Elsie stiffens in her seat.
“Oh, here come the accusations,” Margot jabs.
“You think you’re better than the rest of us because you’re not affected by anything that’s happened to you,” Beverley replies. She’s a cornered rat. She’ll have to bite her way out. “You don’t give a shit that your husband killed himself in prison because of you.”
“Beverley!” Elsie’s eyes are wide.
But Beverley is on a roll. Panic has taken over; she no longer really knows what she’s saying. “You think I’m weak because I have worries and feelings and fears.”
Margot’s face has hardened.
“But you’re the one who’s in denial, with your parties and your jokes.”
“Denial?” Margot’s voice is shrill. And loud. Too loud. “Are we really going to talk about denial? You still wear your wedding ring.”
“I need people to respect me.”
“Respect? You can’t move on from a guy who killed seven women. How’s anyone going to respect you? You still have his goddamn photograph on your fridge.”
“What?”
“Elsie told me. She saw it. It’s sick, Beverley. He’s a murderer.”

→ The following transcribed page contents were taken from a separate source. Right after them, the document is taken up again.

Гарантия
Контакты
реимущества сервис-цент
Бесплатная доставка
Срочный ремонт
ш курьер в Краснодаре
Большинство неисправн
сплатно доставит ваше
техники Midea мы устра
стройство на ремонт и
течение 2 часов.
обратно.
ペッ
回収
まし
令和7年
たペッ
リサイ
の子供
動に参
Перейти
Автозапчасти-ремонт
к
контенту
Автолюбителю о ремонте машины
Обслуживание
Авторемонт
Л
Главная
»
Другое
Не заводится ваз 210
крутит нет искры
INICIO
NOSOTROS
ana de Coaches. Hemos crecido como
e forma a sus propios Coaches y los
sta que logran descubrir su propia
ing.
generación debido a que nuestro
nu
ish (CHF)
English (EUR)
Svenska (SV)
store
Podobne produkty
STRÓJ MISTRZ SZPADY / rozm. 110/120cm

Elsie swings around in her seat. “I didn’t mean to gossip. I just—”
“Well, at least I don’t have to fuck anything that moves to keep my mind off my ex-husband.” Beverley’s words land the punch. “We all know what you get up to at those parties. If you weren’t such a—”

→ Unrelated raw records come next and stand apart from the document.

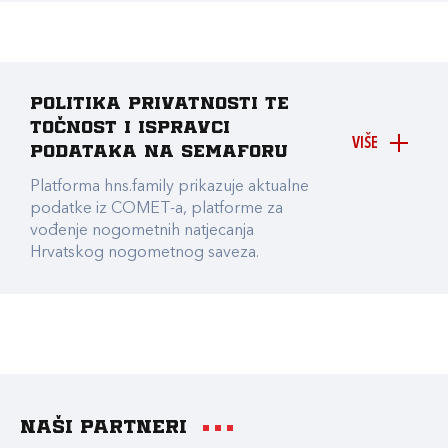
Politika privatnosti te
točnost i ispravci
VIŠE
podataka na Semaforu
Platforma hns.family prikazuje aktualne
podatke iz COMET-a, platforme za
vođenje nogometnih natjecanja
Hrvatskog nogometnog saveza.
Naši partneri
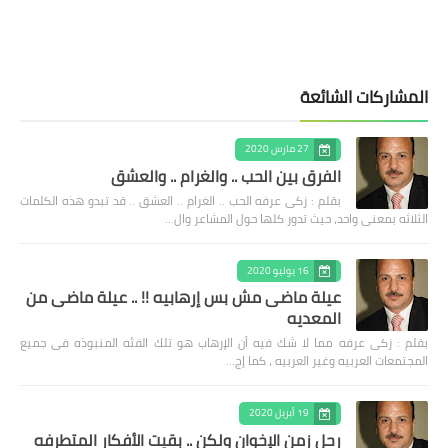
المشاركات الشائعة
27 مارس 2020
الفرق بين الحب .. والغرام .. والعشق
بقلم : زكى عرفه الحب .. الغرام .. العشق .. قد تبدو هذه الكلمات
الثلاثه بمعنى واحد، حيث تدور كلها حول المشاعر وال…
16 يوليو 2020
عيلة ماضى مش بس إرهابيه !! .. عيلة ماضى من
المعديه
بقلم : زكى عرفه مما لا شك فيه أن الإرهاب هو تلك الفئه المنبوذه فى جميع
المجتمعات العربيه وغير العربيه ، كما إج…
19 أبريل 2020
رحل زمن الإخوان ولكن .. بقيت الأفكار المتطرفه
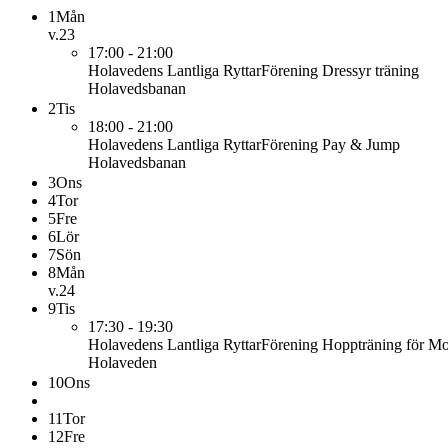
1
Mån
v.23
17:00 - 21:00
Holavedens Lantliga RyttarFörening
Dressyr träning
Holavedsbanan
2
Tis
18:00 - 21:00
Holavedens Lantliga RyttarFörening
Pay & Jump
Holavedsbanan
3
Ons
4
Tor
5
Fre
6
Lör
7
Sön
8
Mån
v.24
9
Tis
17:30 - 19:30
Holavedens Lantliga RyttarFörening
Hoppträning för M
Holaveden
10
Ons
11
Tor
12
Fre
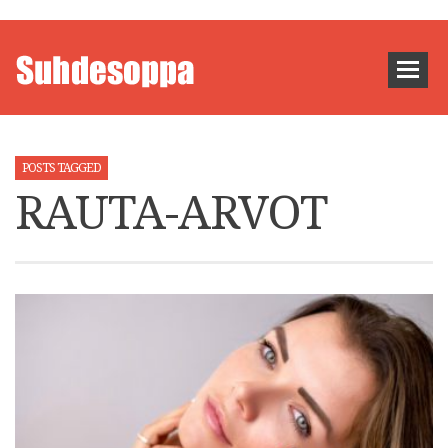
POSTS TAGGED
RAUTA-ARVOT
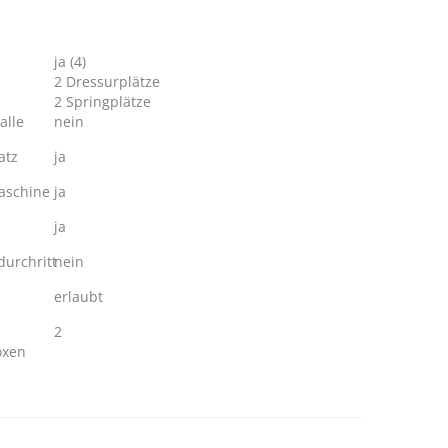
ja (4)
2 Dressurplätze
2 Springplätze
alle
nein
atz
ja
schine
ja
ja
urchritt
nein
erlaubt
2
oxen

With a sharp intake of breath, Margo suddenly pushes open the door.
“Wait!” Elsie hisses, but Margot has already slammed it behind her and is tottering down the road.
There’s a movement from inside the garage, and Beverley turns to see Hank at the open doorway, silhouetted by light from inside, wiping his powerful hands on a rag. She watches as his eyes fall on the car. He looks furious to realize he is being watched.
“Shit.” Beverley ducks down in her seat and prays that he cannot see them. “Elsie! Get her back in the car.”
Elsie winds down her window and calls out to Margot. They have to be quick. But Margot, even in her heels, is already too far away to hear her.
A glance at the garage tells Beverley that Hank has disappeared back inside.
She’s likely got only seconds, but she opens the passenger-side door and calls out after Margot.
The next time she looks at the garage, Hank has reappeared and is striding down the driveway, his right arm held out in front of him.
“If you fuckers think you can steal anything else from my garage,” he calls out, “you better be feeling lucky!”
“Jesus!” Beverley hisses.
“Shall we hold up our hands or something?” Elsie begins to raise her palms.
As Hank nears, Beverley can see that he is holding a gun.
“Just go!” Beverley cries, and Elsie reaches for the ignition. But her shaking hands struggle to turn the key.
“Drive, Elsie! He’s got a gun!”
“I can see that!” Elsie wrenches the key once more, and on the third turn the engine splutters. The radio clicks on, “California Girls” blasting into the night.
Hank is only a few feet away and holding the weapon aloft. He must be able to see them this close. Beverley prays that he cannot make out the details of their faces, that he won’t jot down Elsie’s license plate number, won’t come after them.
The wheels screech as Elsie jolts the car forward, making a direct line for Margot as Beverley leans back to open the car door.
“Get in the damn car!” Beverley screams through the open window as they pull alongside her.
Margot glances behind them, seeing what Beverley can see reflected in the rearview mirror: the towering Hank in the center of the road, the gun pointed directly at them.
Margot ducks and barrels into the back seat.
She doesn’t even have time to close the door before Elsie screeches off, leaving Hank Farrer behind them, suspicious, furious and more dangerous than ever before.